In Georgia, this is an especially valuable protection because, unlike many states, it is codified in Georgia law at O.C.G.A. § 33-24-56.1. This statute applies to any health insurer, HMO, PPO, disability plan, lost wage provider or any other healthcare provider providing insurance to an individual or group.
Essentially, the statute says that the healthcare providers are not entitled to reimbursement from the plaintiff’s proceeds unless the injured party was “fully compensated” by the recovery. This is calculated by subtracting the amount of the reimbursement sought from the total recovery, as well as the attorney’s fees and case expenses which the plaintiff pays to their attorney. If what is left over for the plaintiff is less than the value of their damages, then the client was not “fully compensated” and there is no right to reimbursement.
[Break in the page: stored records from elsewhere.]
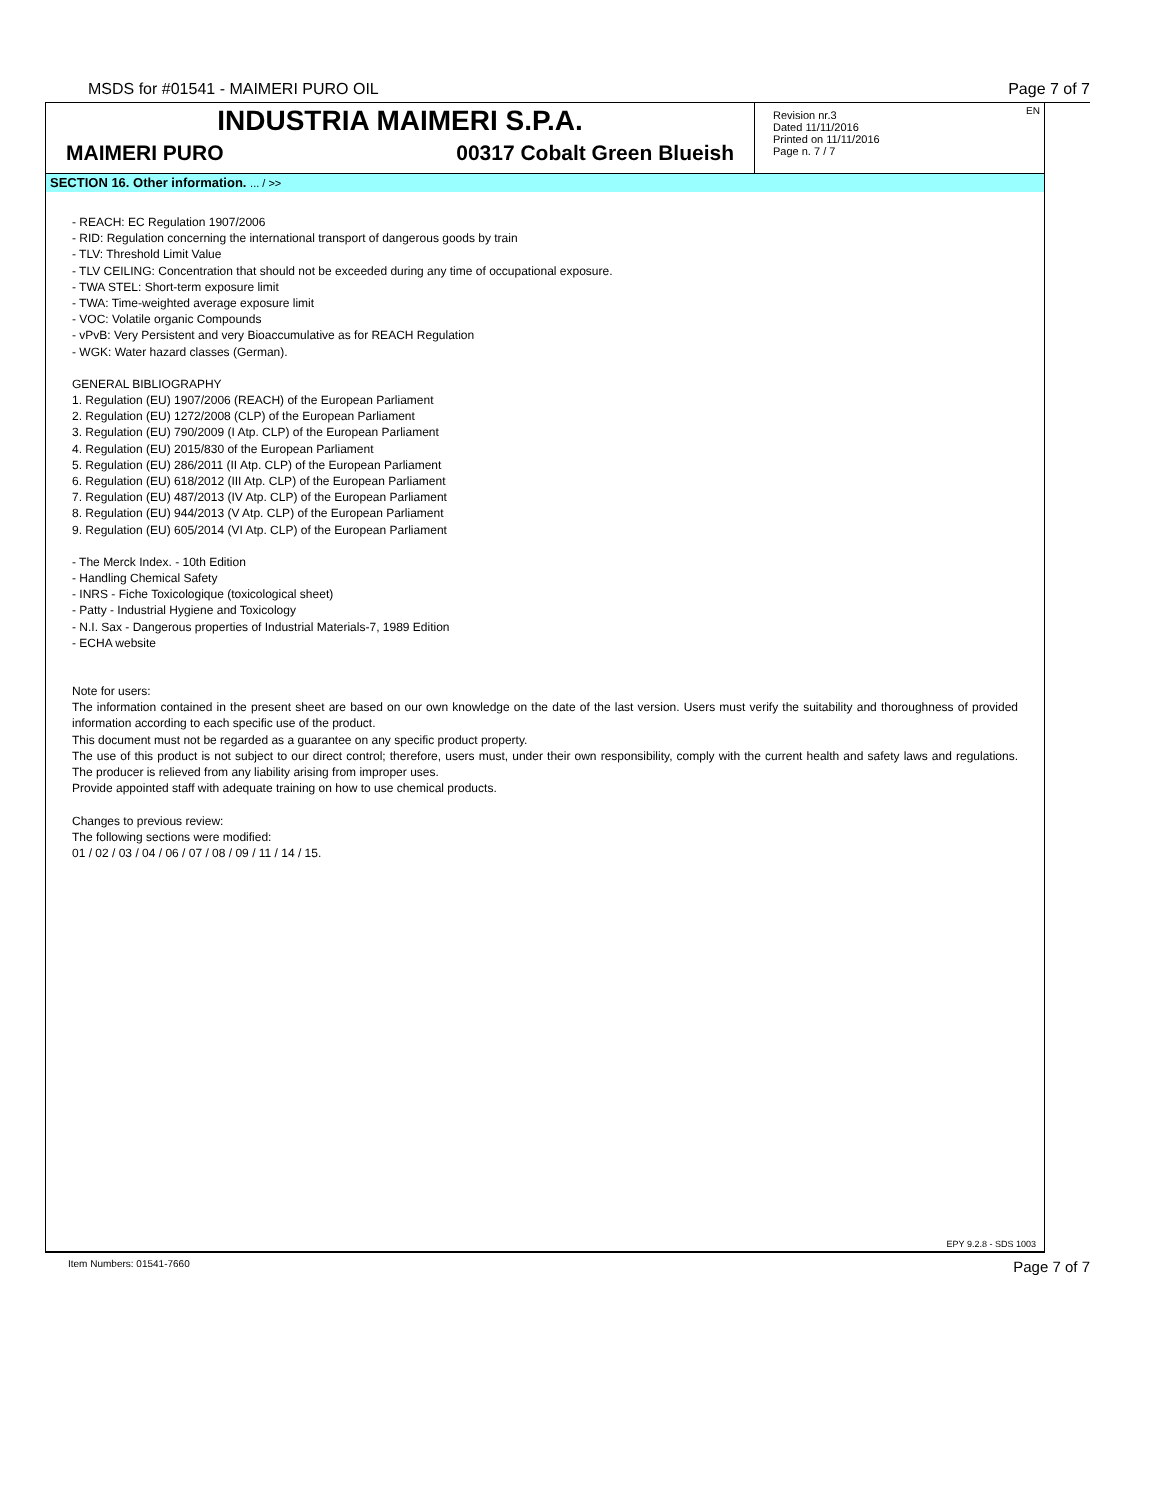MSDS for #01541 - MAIMERI PURO OIL Page 7 of 7
INDUSTRIA MAIMERI S.P.A.
MAIMERI PURO 00317 Cobalt Green Blueish
EN
Revision nr.3
Dated 11/11/2016
Printed on 11/11/2016
Page n. 7 / 7
SECTION 16. Other information. ... / >>
- REACH: EC Regulation 1907/2006
- RID: Regulation concerning the international transport of dangerous goods by train
- TLV: Threshold Limit Value
- TLV CEILING: Concentration that should not be exceeded during any time of occupational exposure.
- TWA STEL: Short-term exposure limit
- TWA: Time-weighted average exposure limit
- VOC: Volatile organic Compounds
- vPvB: Very Persistent and very Bioaccumulative as for REACH Regulation
- WGK: Water hazard classes (German).
GENERAL BIBLIOGRAPHY
1. Regulation (EU) 1907/2006 (REACH) of the European Parliament
2. Regulation (EU) 1272/2008 (CLP) of the European Parliament
3. Regulation (EU) 790/2009 (I Atp. CLP) of the European Parliament
4. Regulation (EU) 2015/830 of the European Parliament
5. Regulation (EU) 286/2011 (II Atp. CLP) of the European Parliament
6. Regulation (EU) 618/2012 (III Atp. CLP) of the European Parliament
7. Regulation (EU) 487/2013 (IV Atp. CLP) of the European Parliament
8. Regulation (EU) 944/2013 (V Atp. CLP) of the European Parliament
9. Regulation (EU) 605/2014 (VI Atp. CLP) of the European Parliament
- The Merck Index. - 10th Edition
- Handling Chemical Safety
- INRS - Fiche Toxicologique (toxicological sheet)
- Patty - Industrial Hygiene and Toxicology
- N.I. Sax - Dangerous properties of Industrial Materials-7, 1989 Edition
- ECHA website
Note for users:
The information contained in the present sheet are based on our own knowledge on the date of the last version. Users must verify the suitability and thoroughness of provided information according to each specific use of the product.
This document must not be regarded as a guarantee on any specific product property.
The use of this product is not subject to our direct control; therefore, users must, under their own responsibility, comply with the current health and safety laws and regulations. The producer is relieved from any liability arising from improper uses.
Provide appointed staff with adequate training on how to use chemical products.
Changes to previous review:
The following sections were modified:
01 / 02 / 03 / 04 / 06 / 07 / 08 / 09 / 11 / 14 / 15.
EPY 9.2.8 - SDS 1003
Item Numbers: 01541-7660 Page 7 of 7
Obviously, it is very difficult for a plaintiff to be made whole under these circumstances, so reimbursement rarely applies absent a windfall recovery for the plaintiff. So plaintiff attorneys need to use this statute to protect their client’s recovery proceeds whenever possible.
From the plaintiff’s perspective this statute is too good to be true right? Well, unfortunately it is. Not all health insurance is subject to this protection.
The vast-majority of health insurance in this country is provided by private employers and the majority of those plans are regulated by Federal law, known as the Employee Retirement Income and Security Act (ERISA). Sadly for the plaintiff, the federal regulations affecting these plans pre-empt state law.
So if you are dealing with an ERISA plan, state law O.C.G.A. § 33-24-56.1 will not apply.
However, all is not lost for the plaintiff treating with an ERISA plan. The 11th Circuit recognizes an equitable doctrine of “made whole” that exists in the case law separate from state statutes like O.C.G.A. § 33-24-56.1. In fact, the 11th Circuit has held that the made whole doctrine is the default rule when analyzing healthcare reimbursement, unless there is “clear and unambiguous language” in the plan that rejects the rule. Cagle v. Bruner, 112 F.3d 1510, 1522 (11th Cir.
1997). See also Adelstein v. Unicare, 31 Fed. Appx. 935 (11th Cir. 2002) and Summerlin v. Georgia-Pacific, 366 F.Supp.2d 1203 (M.D. Ga. 2005) for more explanation by the Court of when the “made whole” rule applies or does not apply to rights of reimbursement claimed by ERISA plans.
The problem with this equitable rule is that most healthcare plans written in this country take great care to do just that — they draft language that clearly rejects the rule.
Nevertheless a careful practitioner must look at the plan documents to determine whether a rejection of “made whole” is clearly stated in the plan. Usually, the language will be there and you can bet it will be clear and unambiguous. But if the language is missing from the plan documents the Plaintiff has the law on their side if they choose to fight the healthcare plan’s claim for reimbursement.
Finally, there is the most important consideration when dealing with employer provided insurance: it may not be an ERISA plan after all. Not all employer-based healthcare plans are regulated by ERISA. The most common exception are healthcare plans funded by insurance, not the employer, which often provide the same benefits to multiple employers in a group. This is often referred to as a “multiple-employer plan,” or “fully insured plan.” You most often see this type of insurance when dealing with small businesses.
That is another reason it is vital to obtain the plan documents before agreeing to pay the plan. In my experience, healthcare plans and their third-party collection agencies dont’ just come out and say they are “not ERISA” and “we have no right to reimbursement.” Some due diligence is often needed to determine how the plan is funded and arranged. Again, the only way to determine that is by requesting and reviewing the plan documents.